(What is required)
Pick up the post on charitable solicitation registration after its last sentence and keep writing.

(Excerpt provided)
Is All Fundraising Considered Charitable Solicitation?

Part II of our Charitable Solicitations Registration Series

When it comes to fundraising, what constitutes a charitable solicitation?  In other words, when does the “ask” really become an “Ask” that requires a nonprofit to register with a particular state’s Division of Charities?  We are frequently asked by new clients whether or not their current level of fundraising activity puts them in a situation of needing to register their organization.  Simply put, it’s pretty much any level!

Essentially, any fundraising overture made toward a person individually, a group of people, or to the public at large, that asks for a donation is considered a solicitation.  This can be verbal in the case of face-to-face contact, a request for financial support in a group setting, or maybe as part of a presentation to a conference audience.  It may be a written solicitation if we’re talking about a direct mail campaign.  Also, it could be visual.  Think media advertising, websites, or social media posts.  Whichever way it is delivered, it is probably considered a solicitation.

This is also true for fundraising events, like golf tournaments and silent auctions.  They, too, are a form of solicitation.  Even if your event is dual-purpose…both program-related and fundraising…it still likely constitutes a solicitation.

So, Which Comes First…Solicitation or Registration?

Without question, the answer is registration!  Each of the 41 states that require charities to register in order to solicit donations expects registration to proceed any fundraising activity.  

Now, as we mentioned in the first installment, nonprofits are only required to register in states where they are actively soliciting.  If your nonprofit is only going to directly seek donor support in your home state, register there.  Once fundraising activity begins to expand to other jurisdictions, only then does it make sense to expand your footprint of registrations.  Just don’t forget to do it.  As we stated before, penalties for noncompliance are painful reminders to follow the rules.

(Given entries)
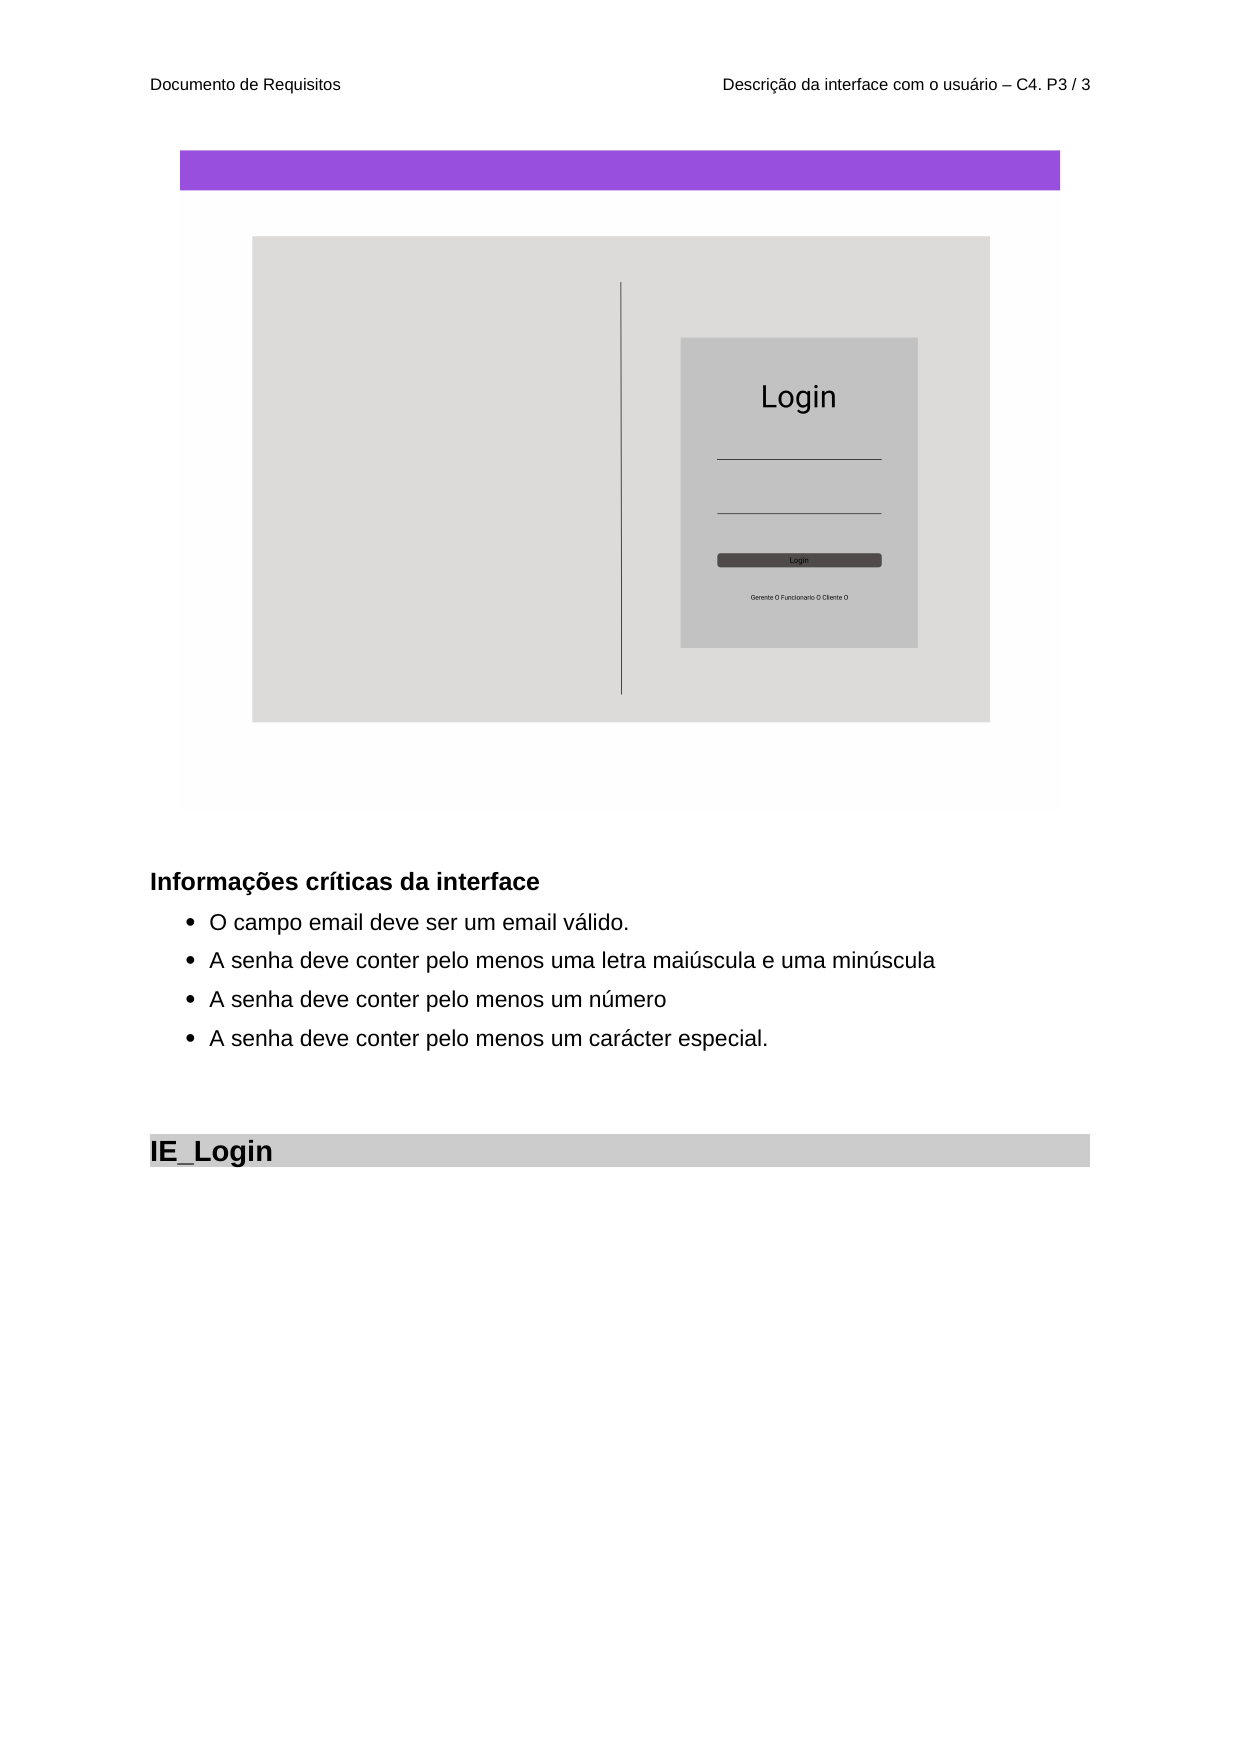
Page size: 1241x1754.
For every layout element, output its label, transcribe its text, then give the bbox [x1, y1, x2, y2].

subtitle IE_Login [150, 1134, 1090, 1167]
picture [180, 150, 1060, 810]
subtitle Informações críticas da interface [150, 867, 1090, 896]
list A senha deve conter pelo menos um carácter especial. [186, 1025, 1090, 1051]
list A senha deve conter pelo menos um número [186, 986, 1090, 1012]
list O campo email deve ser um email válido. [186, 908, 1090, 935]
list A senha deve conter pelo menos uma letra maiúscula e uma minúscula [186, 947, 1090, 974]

(Reply)
What About Unexpected Donations?

This is another frequently asked question by clients.  Assume your charity is incorporated and operating in California.  You have IRS 501(c)(3) status, and you’re properly registered with California to solicit California donations.  Without asking for it, a check for $1,000 shows up in your nonprofit’s PO Box from an unknown donor in Georgia.  But, your organization is not registered in Georgia.  Is that a problem?  Well, not yet.

Simply getting an unsolicited donation from a resident of a state in which you are not registered does not constitute as solicitation.  But, the moment you reach out to that donor and encourage them to give again, no matter how informally or subtly, it is now a solicitation. This is a tricky situation.  Obviously, you will want to thank the donor.  But do you include a new ask?  First, is it worth risking a solicitation without registration?  No, probably not.  By the same token, is it worth following the rules and registering in a state just for the purpose of courting one donor?  Maybe, or maybe not.  I guess it depends on how significant the potential future donation could be, or how important it is to nurture that donor relationship.  That’s a subjective call for the organization to make.

Wrapping Up

Understanding that practically all fundraising activity, however incidental, constitutes solicitation is the first step in making sure your organization maintains proper compliance in this critical area.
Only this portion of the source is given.